(Data entries)
------------------------------------
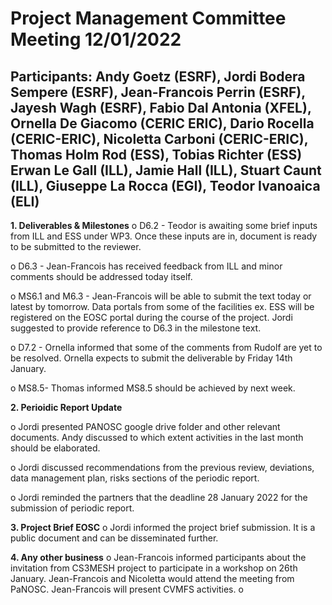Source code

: Project Management Committee Meeting 12/01/2022
===============================================

Participants: Andy Goetz (ESRF), Jordi Bodera Sempere (ESRF), Jean-Francois Perrin (ESRF), Jayesh Wagh (ESRF), Fabio Dal Antonia (XFEL),  Ornella De Giacomo (CERIC ERIC), Dario Rocella (CERIC-ERIC), Nicoletta Carboni (CERIC-ERIC), Thomas Holm Rod (ESS), Tobias Richter (ESS) Erwan Le Gall (ILL), Jamie Hall (ILL), Stuart Caunt (ILL), Giuseppe La Rocca (EGI), Teodor Ivanoaica (ELI)
--

**1.	Deliverables & Milestones**
o	D6.2 - Teodor is awaiting some brief inputs from ILL and ESS under WP3. Once these inputs are in, document is ready to be submitted to the reviewer.

o	D6.3 - Jean-Francois has received feedback from ILL and minor comments should be addressed today itself. 

o	MS6.1 and M6.3 - Jean-Francois will be able to submit the text today or latest by tomorrow. Data portals from some of the facilities ex. ESS will be registered on the EOSC portal during the course of the project. Jordi suggested to provide reference to D6.3 in the milestone text. 

o	D7.2 - Ornella informed that some of the comments from Rudolf are yet to be resolved. Ornella expects to submit the deliverable by Friday 14th January.

o	MS8.5- Thomas informed MS8.5 should be achieved by next week. 

**2.	Perioidic Report Update**

o	Jordi presented PANOSC google drive folder and other relevant documents. Andy discussed to which extent activities in the last month should be elaborated.

o	Jordi discussed recommendations from the previous review, deviations, data management plan, risks sections of the periodic report.

o	Jordi reminded the partners that the deadline 28 January 2022 for the submission of periodic report. 

**3.	Project Brief EOSC**
o	Jordi informed the project brief submission. It is a public document and can be disseminated further. 

**4. Any other business**
o	Jean-Francois informed participants about the invitation from CS3MESH project to participate in a workshop on 26th January. Jean-Francois and Nicoletta would attend the meeting from PaNOSC. Jean-Francois will present CVMFS activities. 
o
------------------------------------
Reproduce every entry above verbatim, omitting the pictures.

▶ _ANSWER SECTION_:
Source code

: Project Management Committee Meeting 12/01/2022
===============================================

Participants: Andy Goetz (ESRF), Jordi Bodera Sempere (ESRF), Jean-Francois Perrin (ESRF), Jayesh Wagh (ESRF), Fabio Dal Antonia (XFEL),  Ornella De Giacomo (CERIC ERIC), Dario Rocella (CERIC-ERIC), Nicoletta Carboni (CERIC-ERIC), Thomas Holm Rod (ESS), Tobias Richter (ESS) Erwan Le Gall (ILL), Jamie Hall (ILL), Stuart Caunt (ILL), Giuseppe La Rocca (EGI), Teodor Ivanoaica (ELI)
--

**1.	Deliverables & Milestones**
o	D6.2 - Teodor is awaiting some brief inputs from ILL and ESS under WP3. Once these inputs are in, document is ready to be submitted to the reviewer.

o	D6.3 - Jean-Francois has received feedback from ILL and minor comments should be addressed today itself. 

o	MS6.1 and M6.3 - Jean-Francois will be able to submit the text today or latest by tomorrow. Data portals from some of the facilities ex. ESS will be registered on the EOSC portal during the course of the project. Jordi suggested to provide reference to D6.3 in the milestone text. 

o	D7.2 - Ornella informed that some of the comments from Rudolf are yet to be resolved. Ornella expects to submit the deliverable by Friday 14th January.

o	MS8.5- Thomas informed MS8.5 should be achieved by next week. 

**2.	Perioidic Report Update**

o	Jordi presented PANOSC google drive folder and other relevant documents. Andy discussed to which extent activities in the last month should be elaborated.

o	Jordi discussed recommendations from the previous review, deviations, data management plan, risks sections of the periodic report.

o	Jordi reminded the partners that the deadline 28 January 2022 for the submission of periodic report. 

**3.	Project Brief EOSC**
o	Jordi informed the project brief submission. It is a public document and can be disseminated further. 

**4. Any other business**
o	Jean-Francois informed participants about the invitation from CS3MESH project to participate in a workshop on 26th January. Jean-Francois and Nicoletta would attend the meeting from PaNOSC. Jean-Francois will present CVMFS activities. 
o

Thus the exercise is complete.